**Work instruction 1**.
Rewrite the paragraph of the course thread beginning "If this is what you are after" as a short list that keeps its main facts.
**Work instruction 2**.
Quote the course thread word for word, starting at "It is intended" and ending at "we are spoilt.".
Page excerpt: Begin
This looks great! Thanks for sharing. Interestingly enough, from looking at the table of contents, it seems this book starts with a more (and welcome) pragmatic approach, where you write some python code before, look at data visualisation techniques, etc, before delving into stats.
I haven't done the course yet, I've just found it. But, from the rationale video, the course seems to be more about weaving recurrent fundamental data science concepts throughout, emphasizing one particular concept or technique in each chapter, so I guess that it would make more sense to take it as a whole.
It is intended as a "glue" course, having completed CS fundamentals and before core data science courses, like statistics, machine learning and databases, giving students a context for what lies ahead, and just enough to be dangerous and start doing data science stuff.
If this is what you are after, you may also want to consider CMU's "Practical Data Science", which seems to have a similar approach, videos, much more machine learning and big data, and is also very current, but doesn't have such a nice companion online book (but the notes look great) and has much less statistics: http://datasciencecourse.org
Both look like great DS intro courses from top universities, we are spoilt.
Page excerpt: End
Material supplied: Begin
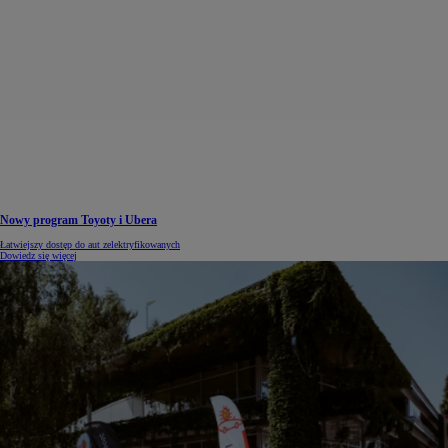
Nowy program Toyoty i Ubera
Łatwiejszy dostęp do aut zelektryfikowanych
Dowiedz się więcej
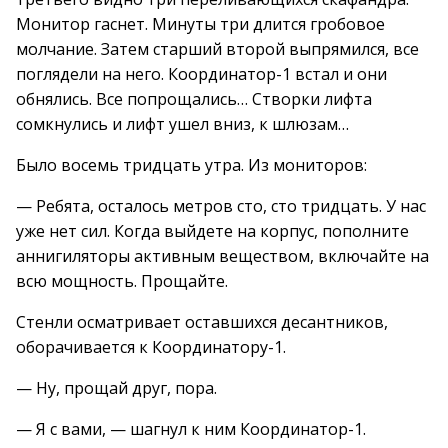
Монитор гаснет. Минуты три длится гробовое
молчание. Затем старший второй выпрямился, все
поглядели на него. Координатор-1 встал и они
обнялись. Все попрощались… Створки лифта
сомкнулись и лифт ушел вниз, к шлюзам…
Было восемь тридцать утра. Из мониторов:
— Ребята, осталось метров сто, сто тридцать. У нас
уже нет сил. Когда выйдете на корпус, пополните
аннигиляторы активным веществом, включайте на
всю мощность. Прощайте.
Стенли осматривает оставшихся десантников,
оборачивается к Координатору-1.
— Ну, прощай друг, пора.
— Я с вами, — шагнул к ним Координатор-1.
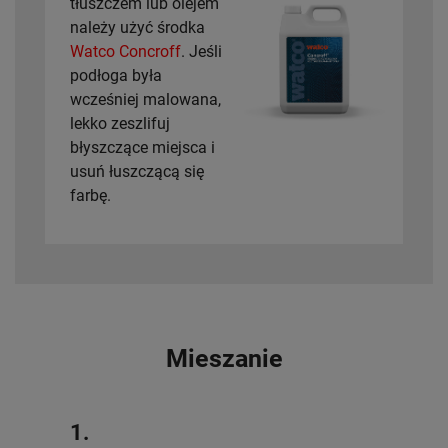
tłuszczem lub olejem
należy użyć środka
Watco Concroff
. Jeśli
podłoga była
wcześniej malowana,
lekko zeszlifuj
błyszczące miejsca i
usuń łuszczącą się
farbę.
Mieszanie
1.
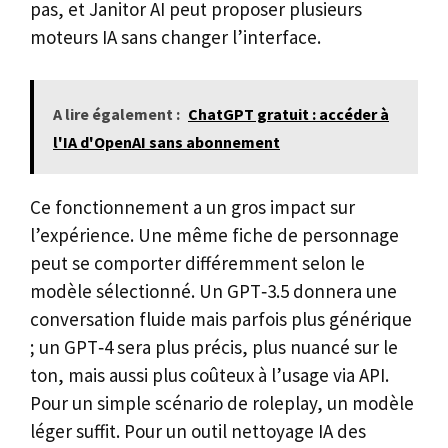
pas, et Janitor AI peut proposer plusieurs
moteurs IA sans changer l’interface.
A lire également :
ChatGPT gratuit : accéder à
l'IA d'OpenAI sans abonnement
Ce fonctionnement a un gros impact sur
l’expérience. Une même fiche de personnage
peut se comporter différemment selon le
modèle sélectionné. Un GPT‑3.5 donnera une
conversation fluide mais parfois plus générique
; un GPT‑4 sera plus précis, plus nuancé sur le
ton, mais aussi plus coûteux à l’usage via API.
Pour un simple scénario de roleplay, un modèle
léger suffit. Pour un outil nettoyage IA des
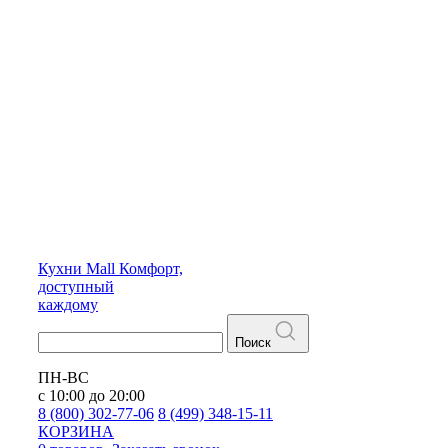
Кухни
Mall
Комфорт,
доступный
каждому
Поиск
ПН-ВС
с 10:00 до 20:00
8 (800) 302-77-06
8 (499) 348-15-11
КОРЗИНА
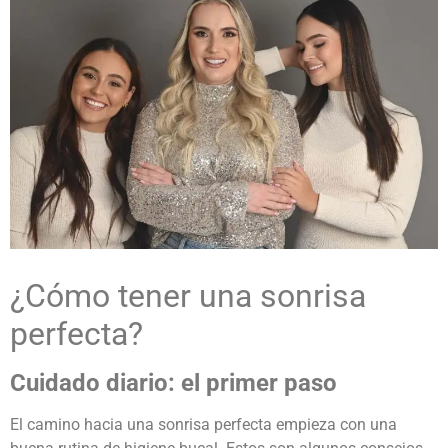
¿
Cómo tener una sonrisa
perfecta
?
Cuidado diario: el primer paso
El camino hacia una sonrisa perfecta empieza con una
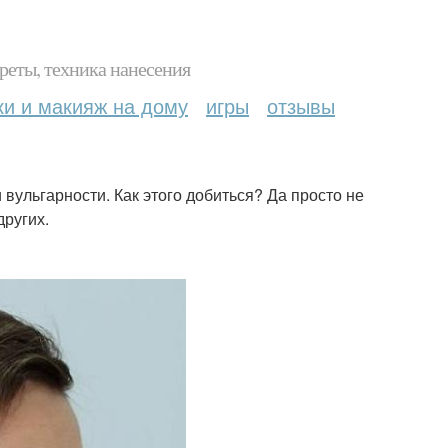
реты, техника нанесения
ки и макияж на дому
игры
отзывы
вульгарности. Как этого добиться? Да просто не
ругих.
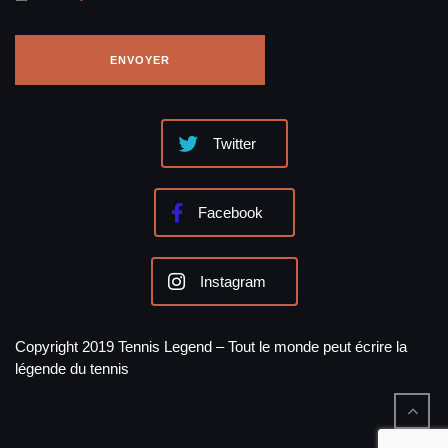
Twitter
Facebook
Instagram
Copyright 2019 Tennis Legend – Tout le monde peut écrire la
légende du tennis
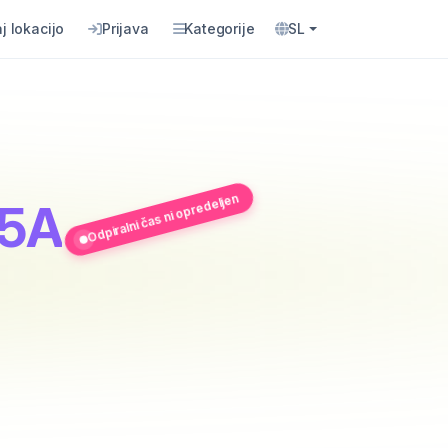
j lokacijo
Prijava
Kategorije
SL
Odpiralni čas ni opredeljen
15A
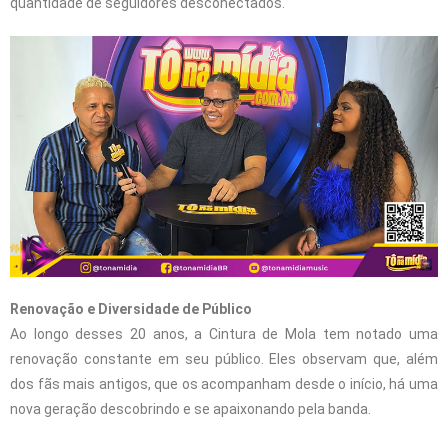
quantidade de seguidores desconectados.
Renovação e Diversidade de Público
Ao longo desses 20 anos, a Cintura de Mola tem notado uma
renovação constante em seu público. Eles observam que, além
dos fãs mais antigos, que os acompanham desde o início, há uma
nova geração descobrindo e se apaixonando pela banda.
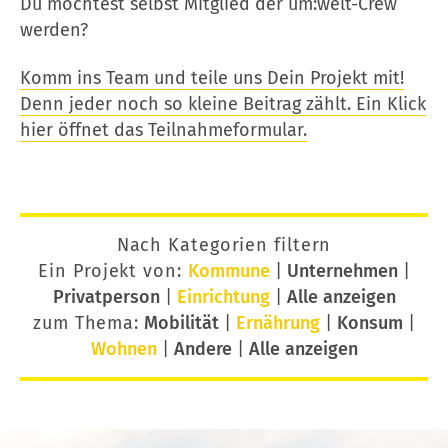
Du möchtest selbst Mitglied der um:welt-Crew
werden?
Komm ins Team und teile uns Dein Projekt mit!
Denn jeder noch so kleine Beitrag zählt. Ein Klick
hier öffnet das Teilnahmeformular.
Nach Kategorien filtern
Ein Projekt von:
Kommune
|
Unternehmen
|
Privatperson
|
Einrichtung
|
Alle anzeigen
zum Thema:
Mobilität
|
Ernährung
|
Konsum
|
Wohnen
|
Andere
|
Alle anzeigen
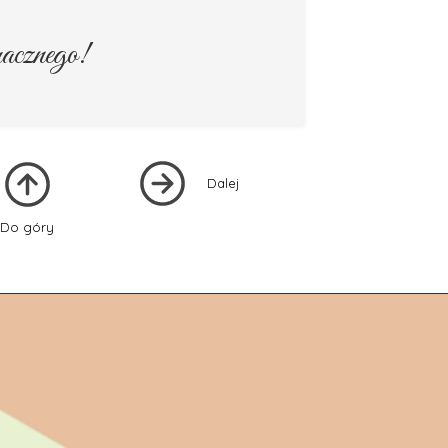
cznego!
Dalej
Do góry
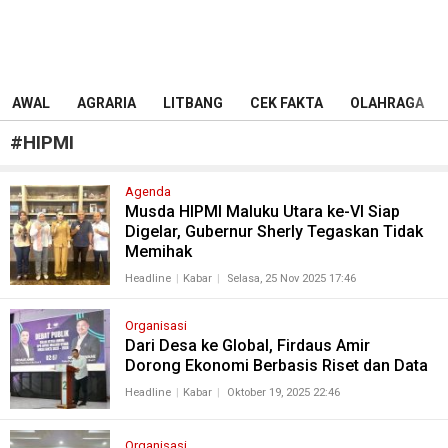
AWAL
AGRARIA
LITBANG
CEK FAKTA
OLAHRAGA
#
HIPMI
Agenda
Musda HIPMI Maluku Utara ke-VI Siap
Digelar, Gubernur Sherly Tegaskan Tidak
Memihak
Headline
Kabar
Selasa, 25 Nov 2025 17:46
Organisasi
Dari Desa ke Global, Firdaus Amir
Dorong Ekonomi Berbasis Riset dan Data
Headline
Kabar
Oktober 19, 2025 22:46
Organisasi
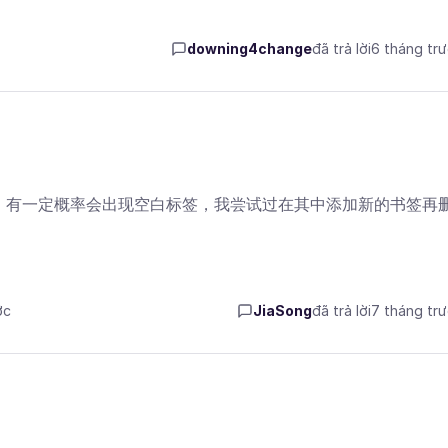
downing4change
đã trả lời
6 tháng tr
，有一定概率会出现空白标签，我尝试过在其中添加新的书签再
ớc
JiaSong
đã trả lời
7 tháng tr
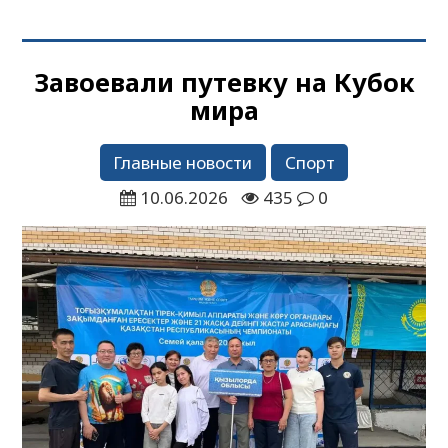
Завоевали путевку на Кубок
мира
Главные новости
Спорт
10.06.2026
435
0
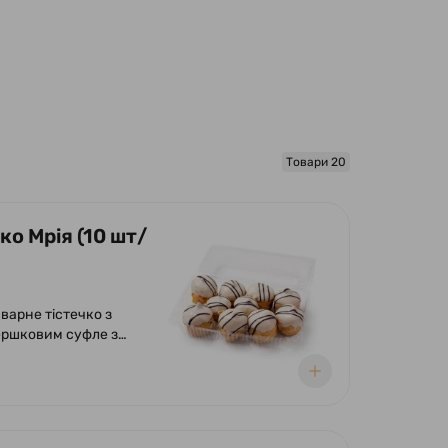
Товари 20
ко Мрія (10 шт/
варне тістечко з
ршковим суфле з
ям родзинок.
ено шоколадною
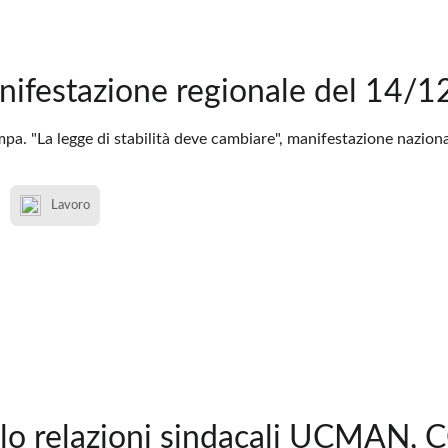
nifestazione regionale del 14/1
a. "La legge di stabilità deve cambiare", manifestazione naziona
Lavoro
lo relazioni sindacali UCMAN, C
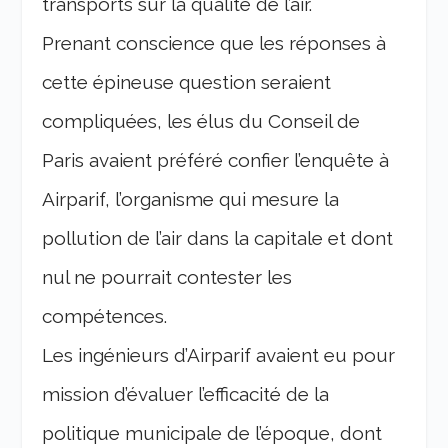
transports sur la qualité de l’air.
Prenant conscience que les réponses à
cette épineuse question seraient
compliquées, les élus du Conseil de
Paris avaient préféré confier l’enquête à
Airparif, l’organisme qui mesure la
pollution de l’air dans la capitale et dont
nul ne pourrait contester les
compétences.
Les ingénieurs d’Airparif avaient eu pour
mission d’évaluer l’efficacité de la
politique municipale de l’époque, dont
Material supplied: End
**Written reply 1**.
- CMU's "Practical Data Science" is another option worth considering.
- It seems to take a similar approach and has videos.
- It covers much more machine learning and big data and is very current.
- It lacks as nice a companion online book, though its notes look great.
- It has much less statistics.
- Link: http://datasciencecourse.org

**Written reply 2**.
It is intended as a "glue" course, having completed CS fundamentals and before core data science courses, like statistics, machine learning and databases, giving students a context for what lies ahead, and just enough to be dangerous and start doing data science stuff.
If this is what you are after, you may also want to consider CMU's "Practical Data Science", which seems to have a similar approach, videos, much more machine learning and big data, and is also very current, but doesn't have such a nice companion online book (but the notes look great) and has much less statistics: http://datasciencecourse.org
Both look like great DS intro courses from top universities, we are spoilt.